■ What is needed ■
When you reach the line containing "В наявності" in the entries below, begin reproducing lines exactly, and stop once the line containing "masszázsolajok" is done.

[Supplied material — start]

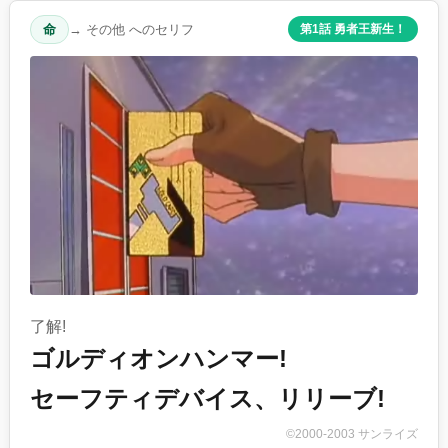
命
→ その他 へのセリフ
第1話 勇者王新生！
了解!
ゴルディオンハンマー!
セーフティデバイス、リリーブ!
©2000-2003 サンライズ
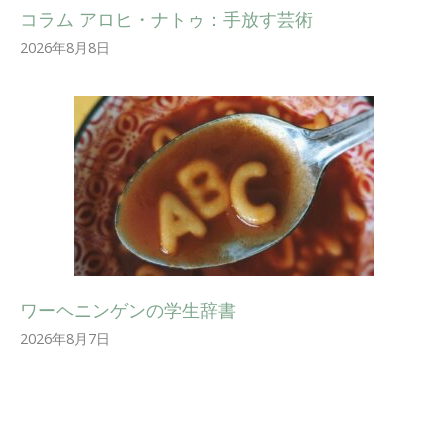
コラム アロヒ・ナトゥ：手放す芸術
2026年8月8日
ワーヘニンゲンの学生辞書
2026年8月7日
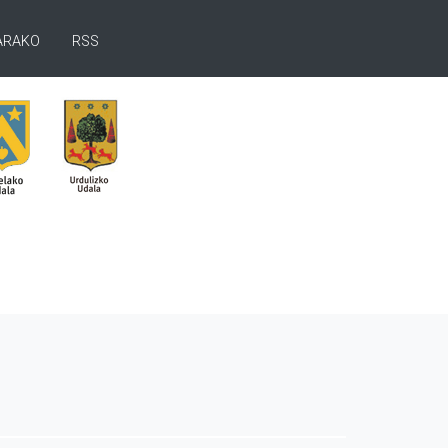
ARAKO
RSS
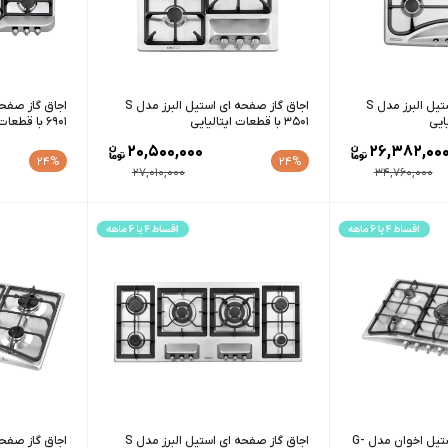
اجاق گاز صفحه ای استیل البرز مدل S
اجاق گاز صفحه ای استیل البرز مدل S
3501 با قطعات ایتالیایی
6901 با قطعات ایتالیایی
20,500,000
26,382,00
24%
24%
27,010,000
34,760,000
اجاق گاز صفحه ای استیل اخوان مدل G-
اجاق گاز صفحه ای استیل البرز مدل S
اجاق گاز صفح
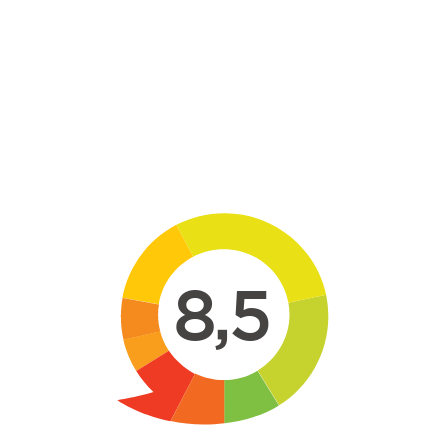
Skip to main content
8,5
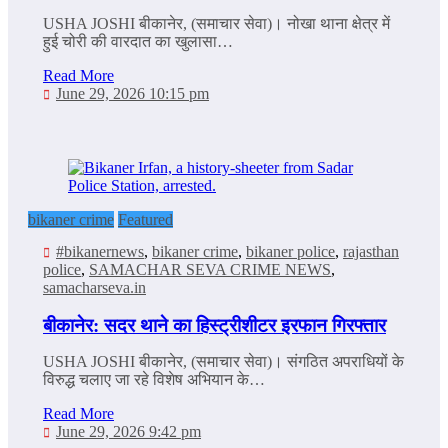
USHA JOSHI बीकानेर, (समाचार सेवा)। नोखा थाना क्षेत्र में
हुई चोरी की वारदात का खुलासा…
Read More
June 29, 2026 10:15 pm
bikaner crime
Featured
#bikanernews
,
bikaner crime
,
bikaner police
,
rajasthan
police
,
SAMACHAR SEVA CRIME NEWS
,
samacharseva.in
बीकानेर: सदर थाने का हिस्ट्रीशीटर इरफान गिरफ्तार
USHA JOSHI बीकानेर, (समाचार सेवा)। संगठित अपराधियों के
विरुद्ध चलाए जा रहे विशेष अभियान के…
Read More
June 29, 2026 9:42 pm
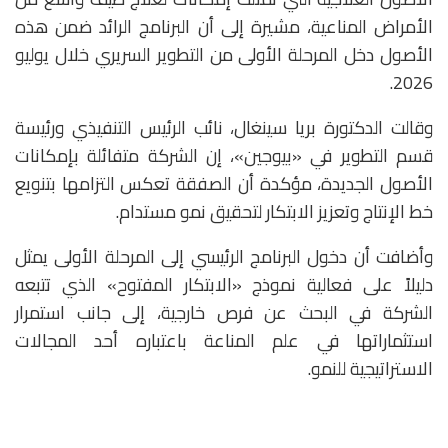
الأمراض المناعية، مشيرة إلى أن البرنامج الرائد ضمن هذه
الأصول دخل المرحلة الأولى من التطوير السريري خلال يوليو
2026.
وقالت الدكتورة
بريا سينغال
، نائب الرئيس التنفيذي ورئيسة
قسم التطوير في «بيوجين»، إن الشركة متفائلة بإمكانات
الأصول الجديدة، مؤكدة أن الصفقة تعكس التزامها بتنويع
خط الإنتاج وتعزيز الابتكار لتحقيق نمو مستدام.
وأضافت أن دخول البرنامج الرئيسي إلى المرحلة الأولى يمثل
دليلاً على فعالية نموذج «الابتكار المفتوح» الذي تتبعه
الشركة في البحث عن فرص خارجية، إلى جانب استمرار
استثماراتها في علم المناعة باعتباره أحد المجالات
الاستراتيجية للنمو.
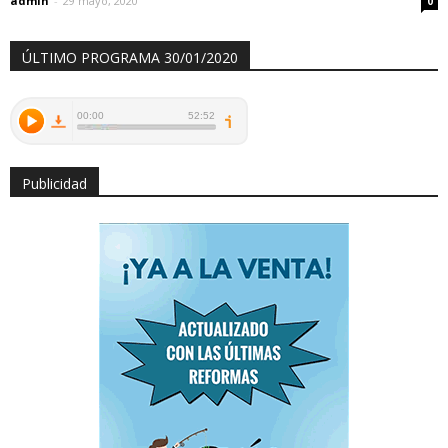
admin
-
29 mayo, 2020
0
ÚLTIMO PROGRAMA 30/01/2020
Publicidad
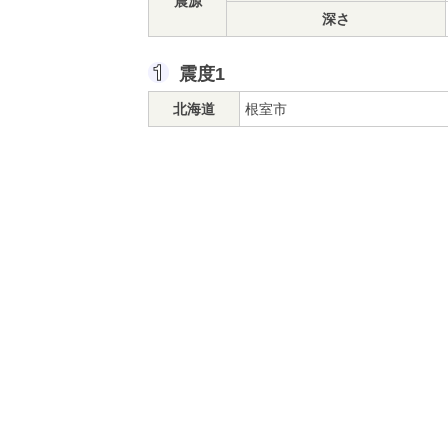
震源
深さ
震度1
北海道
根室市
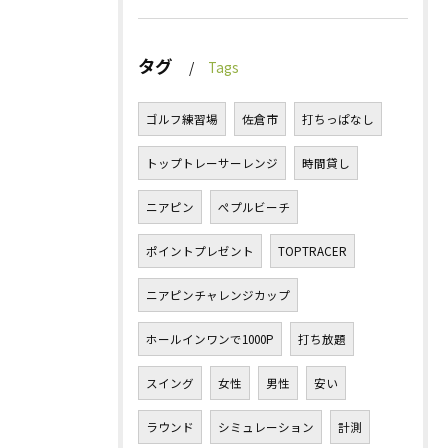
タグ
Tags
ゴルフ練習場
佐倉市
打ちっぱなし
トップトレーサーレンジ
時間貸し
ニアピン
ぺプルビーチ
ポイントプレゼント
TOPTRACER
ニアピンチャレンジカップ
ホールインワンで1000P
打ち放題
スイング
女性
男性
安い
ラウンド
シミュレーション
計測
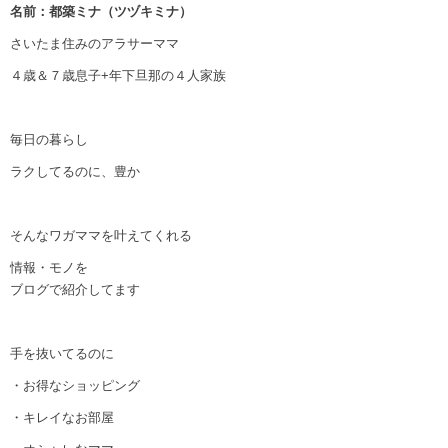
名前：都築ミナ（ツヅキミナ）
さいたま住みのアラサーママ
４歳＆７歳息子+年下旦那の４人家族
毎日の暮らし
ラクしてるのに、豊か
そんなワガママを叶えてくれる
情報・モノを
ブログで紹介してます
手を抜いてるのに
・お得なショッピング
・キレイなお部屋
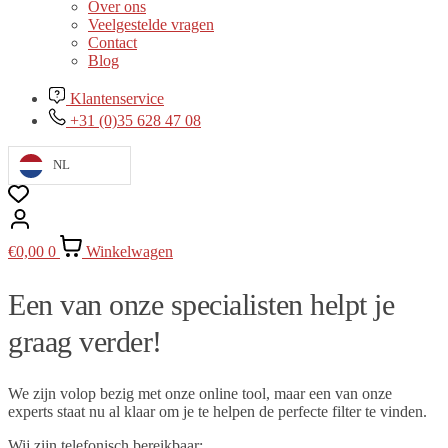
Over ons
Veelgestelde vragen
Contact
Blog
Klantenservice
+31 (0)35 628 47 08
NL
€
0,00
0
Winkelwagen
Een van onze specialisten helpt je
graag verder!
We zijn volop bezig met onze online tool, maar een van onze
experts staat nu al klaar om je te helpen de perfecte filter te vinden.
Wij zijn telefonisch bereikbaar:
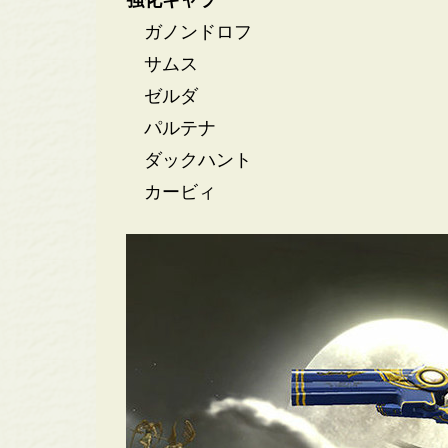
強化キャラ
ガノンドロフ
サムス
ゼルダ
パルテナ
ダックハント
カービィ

[Supplied material — finish]
[Supplied material — start]

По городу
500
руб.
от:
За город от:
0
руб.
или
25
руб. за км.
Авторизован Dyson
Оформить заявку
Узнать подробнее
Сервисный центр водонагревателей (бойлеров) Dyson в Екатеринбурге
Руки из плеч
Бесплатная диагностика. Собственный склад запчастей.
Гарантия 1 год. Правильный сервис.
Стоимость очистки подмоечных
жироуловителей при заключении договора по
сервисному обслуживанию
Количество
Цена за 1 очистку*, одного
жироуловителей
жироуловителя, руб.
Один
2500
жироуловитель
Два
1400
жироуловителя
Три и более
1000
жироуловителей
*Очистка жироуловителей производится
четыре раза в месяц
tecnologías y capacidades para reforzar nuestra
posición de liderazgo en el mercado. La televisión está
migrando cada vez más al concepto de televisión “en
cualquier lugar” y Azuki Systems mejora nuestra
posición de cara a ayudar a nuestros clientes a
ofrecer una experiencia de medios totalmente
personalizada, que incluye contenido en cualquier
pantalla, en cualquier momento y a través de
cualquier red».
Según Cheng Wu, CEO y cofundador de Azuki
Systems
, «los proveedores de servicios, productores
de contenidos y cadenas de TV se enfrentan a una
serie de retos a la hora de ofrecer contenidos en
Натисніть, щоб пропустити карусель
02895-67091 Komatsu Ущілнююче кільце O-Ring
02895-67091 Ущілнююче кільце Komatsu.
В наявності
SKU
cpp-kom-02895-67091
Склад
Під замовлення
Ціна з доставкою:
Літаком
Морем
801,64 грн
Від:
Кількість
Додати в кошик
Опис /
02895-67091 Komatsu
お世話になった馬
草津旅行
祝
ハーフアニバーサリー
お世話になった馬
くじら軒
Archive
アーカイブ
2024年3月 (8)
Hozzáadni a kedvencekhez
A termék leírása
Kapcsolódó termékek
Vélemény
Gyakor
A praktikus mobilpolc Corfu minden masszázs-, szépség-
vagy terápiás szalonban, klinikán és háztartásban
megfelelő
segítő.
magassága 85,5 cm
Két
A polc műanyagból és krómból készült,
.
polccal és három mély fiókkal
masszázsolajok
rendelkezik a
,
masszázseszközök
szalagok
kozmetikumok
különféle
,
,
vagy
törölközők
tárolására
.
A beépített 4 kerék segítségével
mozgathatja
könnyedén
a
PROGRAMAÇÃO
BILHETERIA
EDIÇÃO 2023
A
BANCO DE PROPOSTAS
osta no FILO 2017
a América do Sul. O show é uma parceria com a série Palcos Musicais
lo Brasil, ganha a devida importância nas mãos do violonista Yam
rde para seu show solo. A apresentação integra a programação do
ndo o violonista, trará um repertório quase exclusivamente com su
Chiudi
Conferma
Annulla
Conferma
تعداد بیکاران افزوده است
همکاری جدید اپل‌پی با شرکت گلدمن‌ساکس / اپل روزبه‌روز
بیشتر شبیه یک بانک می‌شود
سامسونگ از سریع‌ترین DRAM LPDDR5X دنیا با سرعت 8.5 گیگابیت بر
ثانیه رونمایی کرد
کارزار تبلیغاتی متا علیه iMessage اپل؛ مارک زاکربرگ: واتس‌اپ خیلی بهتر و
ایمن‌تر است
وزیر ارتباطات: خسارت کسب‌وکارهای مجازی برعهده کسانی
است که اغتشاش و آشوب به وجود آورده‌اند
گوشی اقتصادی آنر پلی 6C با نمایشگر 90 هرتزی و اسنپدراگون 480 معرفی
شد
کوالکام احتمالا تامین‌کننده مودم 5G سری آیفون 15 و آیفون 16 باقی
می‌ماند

[Supplied material — finish]
[Supplied material — start]

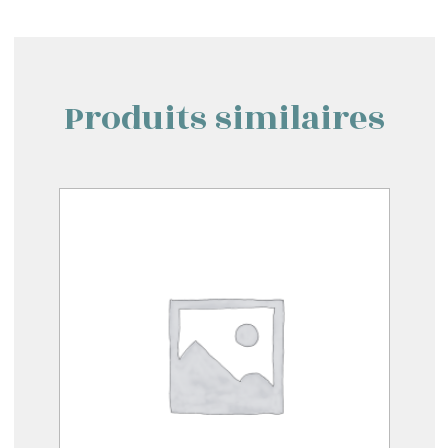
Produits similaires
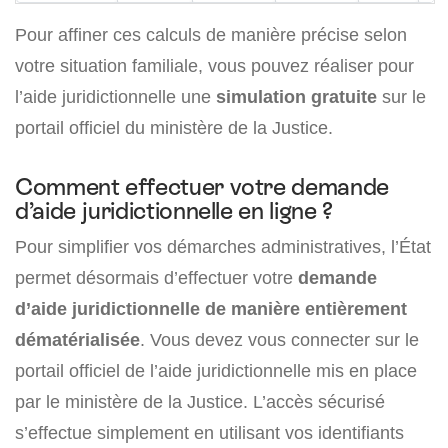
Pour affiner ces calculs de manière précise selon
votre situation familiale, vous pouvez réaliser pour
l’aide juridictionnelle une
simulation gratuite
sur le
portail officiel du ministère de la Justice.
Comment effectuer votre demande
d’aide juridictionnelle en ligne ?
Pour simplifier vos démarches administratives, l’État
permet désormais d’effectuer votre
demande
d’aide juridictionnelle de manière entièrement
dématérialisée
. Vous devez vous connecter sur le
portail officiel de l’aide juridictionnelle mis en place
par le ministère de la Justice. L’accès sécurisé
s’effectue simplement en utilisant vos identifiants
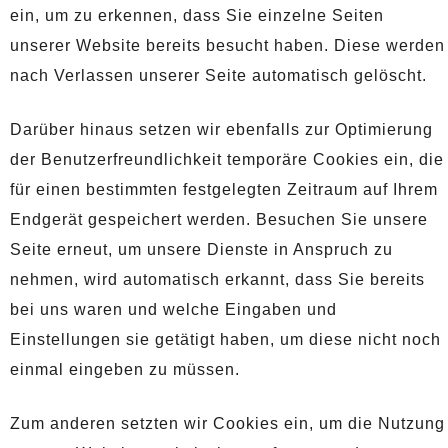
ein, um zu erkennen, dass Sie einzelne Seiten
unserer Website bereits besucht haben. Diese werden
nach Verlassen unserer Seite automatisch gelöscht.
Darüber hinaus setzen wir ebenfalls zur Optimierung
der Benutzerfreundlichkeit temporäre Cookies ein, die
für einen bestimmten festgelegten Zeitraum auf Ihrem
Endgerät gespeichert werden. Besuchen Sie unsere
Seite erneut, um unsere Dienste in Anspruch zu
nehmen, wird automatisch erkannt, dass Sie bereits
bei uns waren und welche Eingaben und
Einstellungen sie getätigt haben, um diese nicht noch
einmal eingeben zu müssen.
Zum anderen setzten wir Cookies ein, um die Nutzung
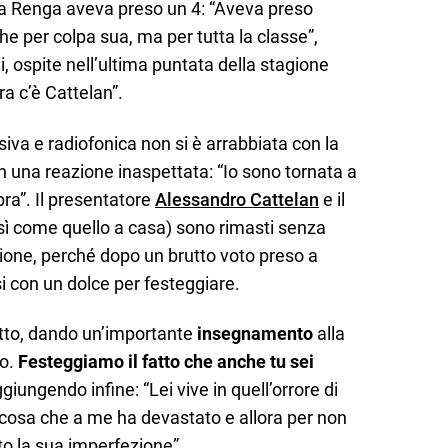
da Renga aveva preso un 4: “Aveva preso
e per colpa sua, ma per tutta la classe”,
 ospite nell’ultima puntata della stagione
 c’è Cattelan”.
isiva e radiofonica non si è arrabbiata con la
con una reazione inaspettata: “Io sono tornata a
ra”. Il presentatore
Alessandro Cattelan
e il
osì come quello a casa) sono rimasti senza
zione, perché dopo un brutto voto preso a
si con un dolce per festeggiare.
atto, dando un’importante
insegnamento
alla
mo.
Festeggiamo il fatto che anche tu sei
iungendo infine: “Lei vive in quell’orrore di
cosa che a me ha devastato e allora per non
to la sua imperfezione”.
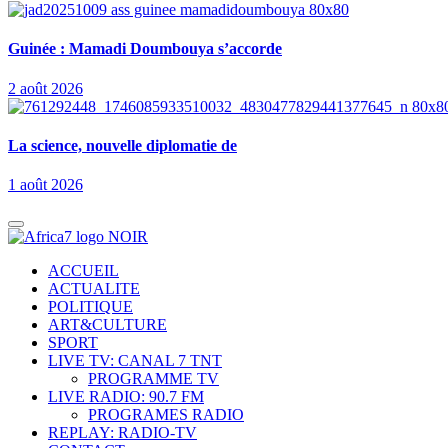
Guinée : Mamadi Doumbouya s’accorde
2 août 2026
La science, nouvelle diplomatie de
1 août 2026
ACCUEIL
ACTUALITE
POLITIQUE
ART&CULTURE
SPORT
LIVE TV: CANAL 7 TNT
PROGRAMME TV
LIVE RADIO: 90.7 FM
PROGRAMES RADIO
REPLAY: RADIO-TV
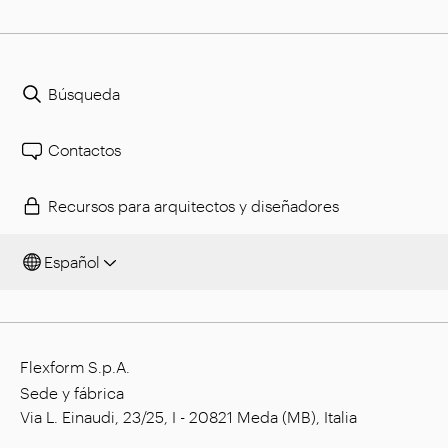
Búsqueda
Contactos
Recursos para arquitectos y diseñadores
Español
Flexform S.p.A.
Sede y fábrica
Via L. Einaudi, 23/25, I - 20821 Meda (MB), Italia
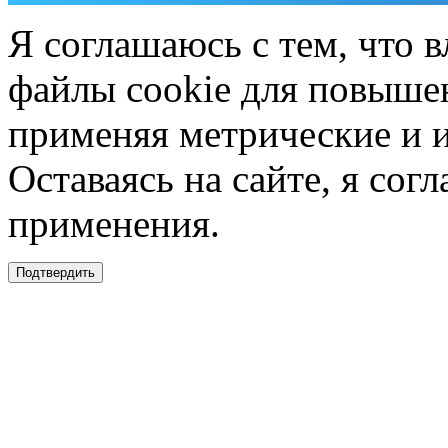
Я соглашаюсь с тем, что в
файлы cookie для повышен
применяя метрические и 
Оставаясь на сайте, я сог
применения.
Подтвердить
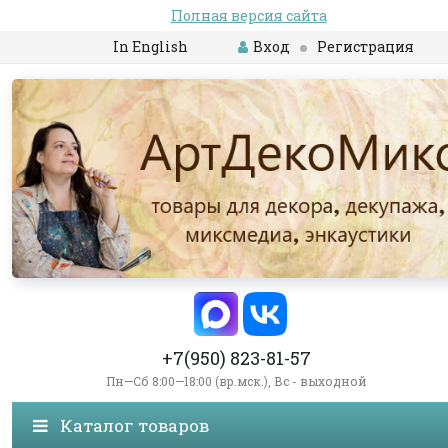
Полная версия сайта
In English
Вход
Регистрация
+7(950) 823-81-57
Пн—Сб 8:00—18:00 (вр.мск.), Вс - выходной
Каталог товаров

[Supplied material — finish]

■ Solution ■
В наявності
SKU
cpp-kom-02895-67091
Склад
Під замовлення
Ціна з доставкою:
Літаком
Морем
801,64 грн
Від:
Кількість
Додати в кошик
Опис /
02895-67091 Komatsu
お世話になった馬
草津旅行
祝
ハーフアニバーサリー
お世話になった馬
くじら軒
Archive
アーカイブ
2024年3月 (8)
Hozzáadni a kedvencekhez
A termék leírása
Kapcsolódó termékek
Vélemény
Gyakor
A praktikus mobilpolc Corfu minden masszázs-, szépség-
vagy terápiás szalonban, klinikán és háztartásban
megfelelő
segítő.
magassága 85,5 cm
Két
A polc műanyagból és krómból készült,
.
polccal és három mély fiókkal
masszázsolajok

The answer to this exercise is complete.